**Recorded data**
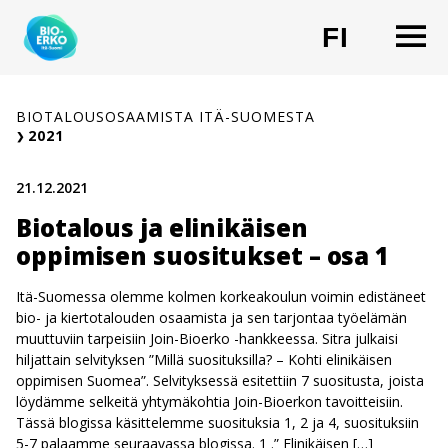
Siirry
O
FI
sisältöön
CHANG
BIOTALOUSOSAAMISTA ITÄ-SUOMESTA
2021
21.12.2021
Biotalous ja elinikäisen
oppimisen suositukset – osa 1
Itä-Suomessa olemme kolmen korkeakoulun voimin edistäneet
bio- ja kiertotalouden osaamista ja sen tarjontaa työelämän
muuttuviin tarpeisiin Join-Bioerko -hankkeessa. Sitra julkaisi
hiljattain selvityksen ”Millä suosituksilla? – Kohti elinikäisen
oppimisen Suomea”. Selvityksessä esitettiin 7 suositusta, joista
löydämme selkeitä yhtymäkohtia Join-Bioerkon tavoitteisiin.
Tässä blogissa käsittelemme suosituksia 1, 2 ja 4, suosituksiin
5-7 palaamme seuraavassa blogissa. 1 .” Elinikäisen […]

**What to produce**
Without including a single picture, restate all of the data word for word.

**Response below**
Siirry
O
FI
sisältöön
CHANG
BIOTALOUSOSAAMISTA ITÄ-SUOMESTA
2021
21.12.2021
Biotalous ja elinikäisen
oppimisen suositukset – osa 1
Itä-Suomessa olemme kolmen korkeakoulun voimin edistäneet
bio- ja kiertotalouden osaamista ja sen tarjontaa työelämän
muuttuviin tarpeisiin Join-Bioerko -hankkeessa. Sitra julkaisi
hiljattain selvityksen ”Millä suosituksilla? – Kohti elinikäisen
oppimisen Suomea”. Selvityksessä esitettiin 7 suositusta, joista
löydämme selkeitä yhtymäkohtia Join-Bioerkon tavoitteisiin.
Tässä blogissa käsittelemme suosituksia 1, 2 ja 4, suosituksiin
5-7 palaamme seuraavassa blogissa. 1 .” Elinikäisen […]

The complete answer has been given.